_ABOUT THIS TASK_. Whichever lines of the entries hold the word "wall" should be identified and copied.

_EXTRACTED RECORDS_.
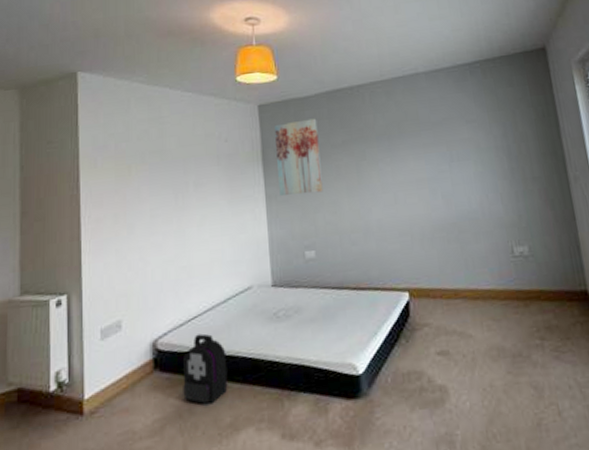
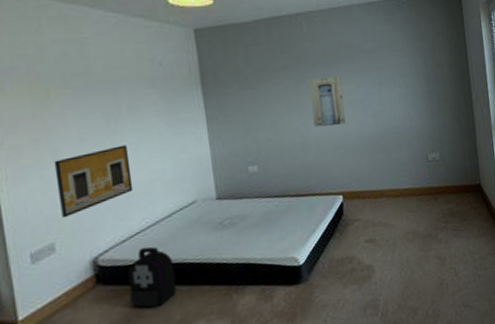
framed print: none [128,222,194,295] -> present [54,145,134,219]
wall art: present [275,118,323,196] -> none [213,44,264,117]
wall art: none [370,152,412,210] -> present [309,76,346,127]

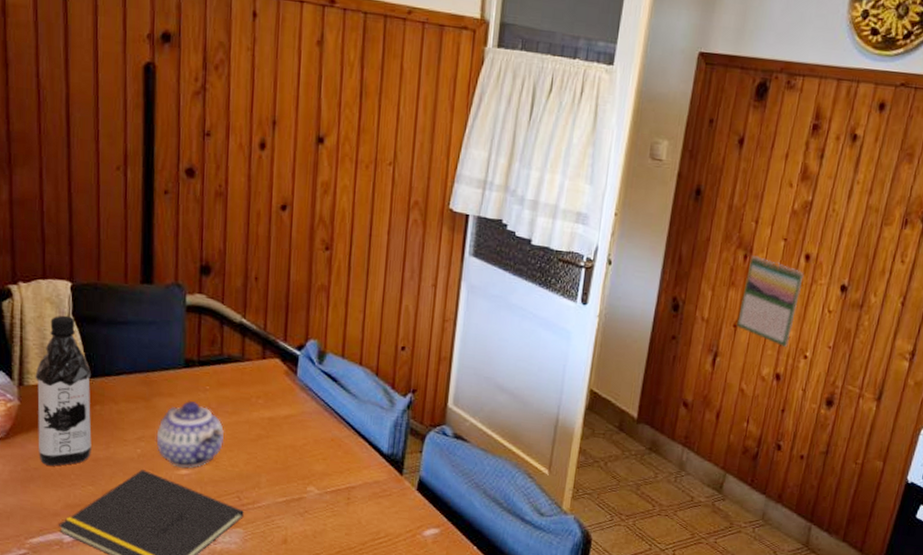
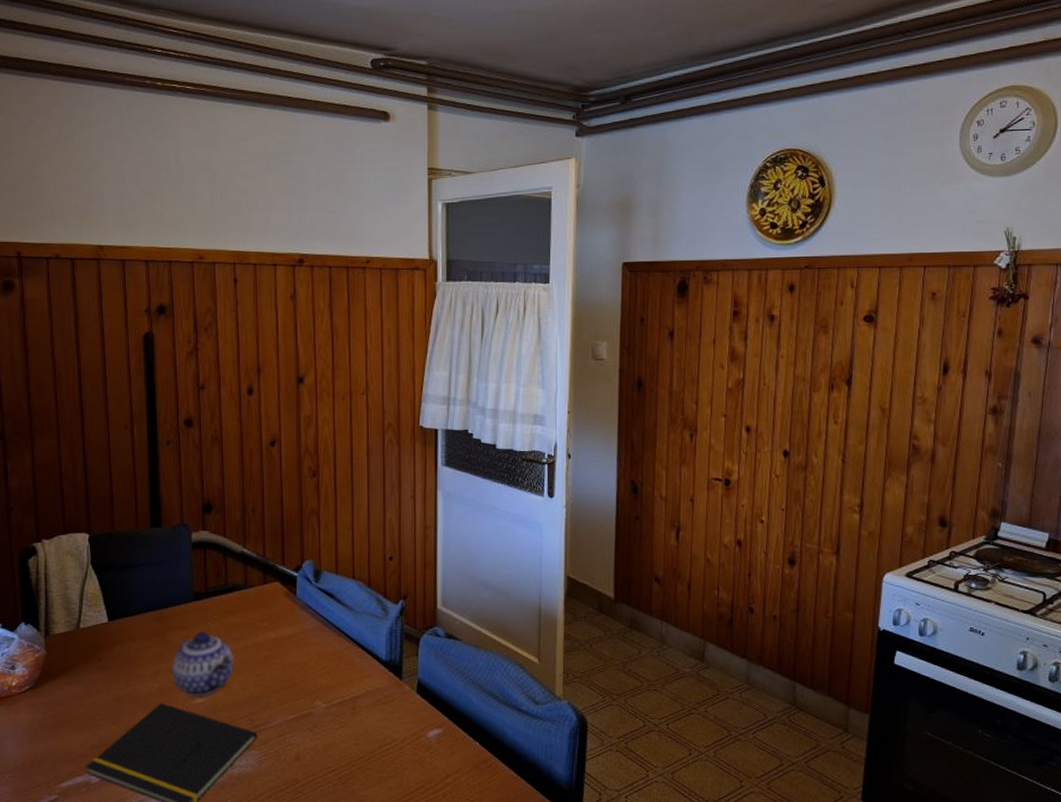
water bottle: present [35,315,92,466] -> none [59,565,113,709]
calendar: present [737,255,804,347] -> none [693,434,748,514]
--
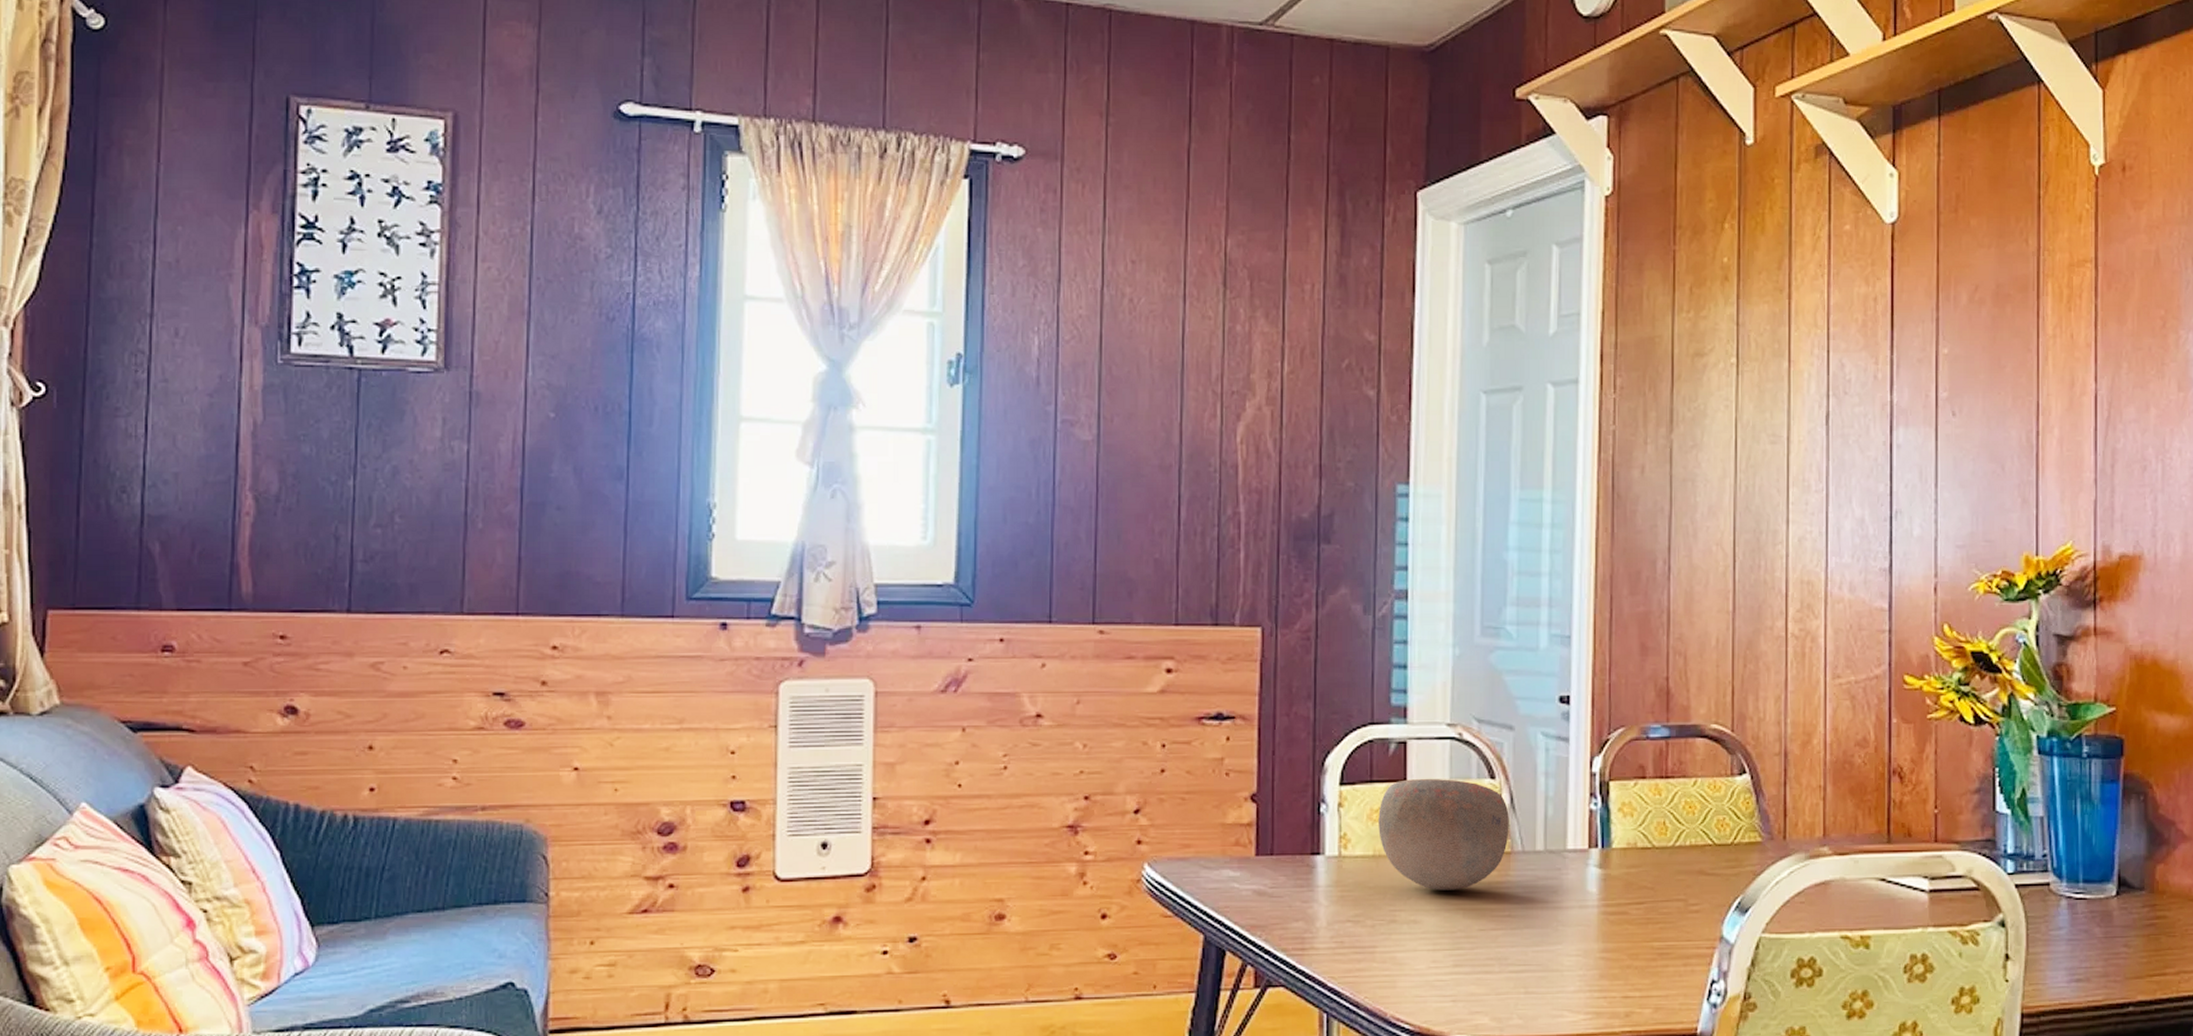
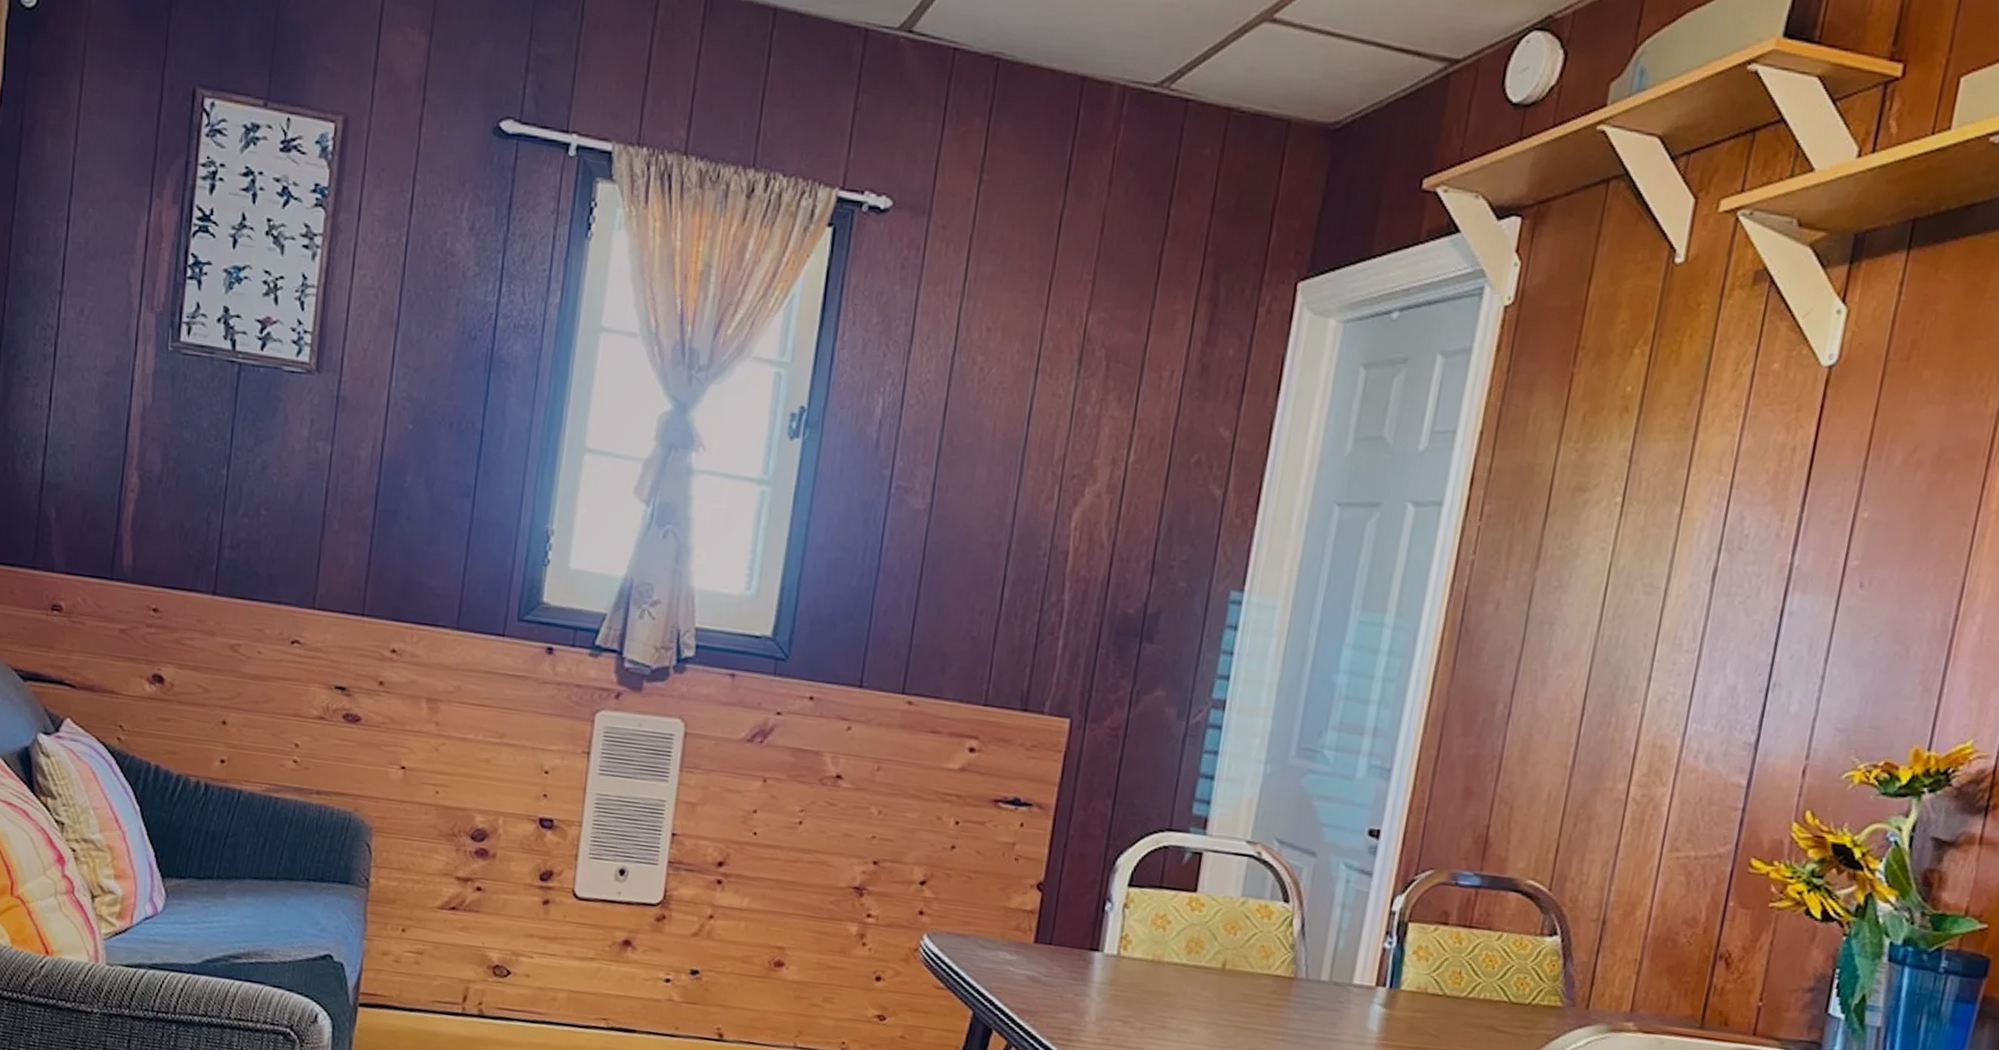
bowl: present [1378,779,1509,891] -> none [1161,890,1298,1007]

_RESULT_.
wall art: present [275,118,323,196] -> none [213,44,264,117]
wall art: none [370,152,412,210] -> present [309,76,346,127]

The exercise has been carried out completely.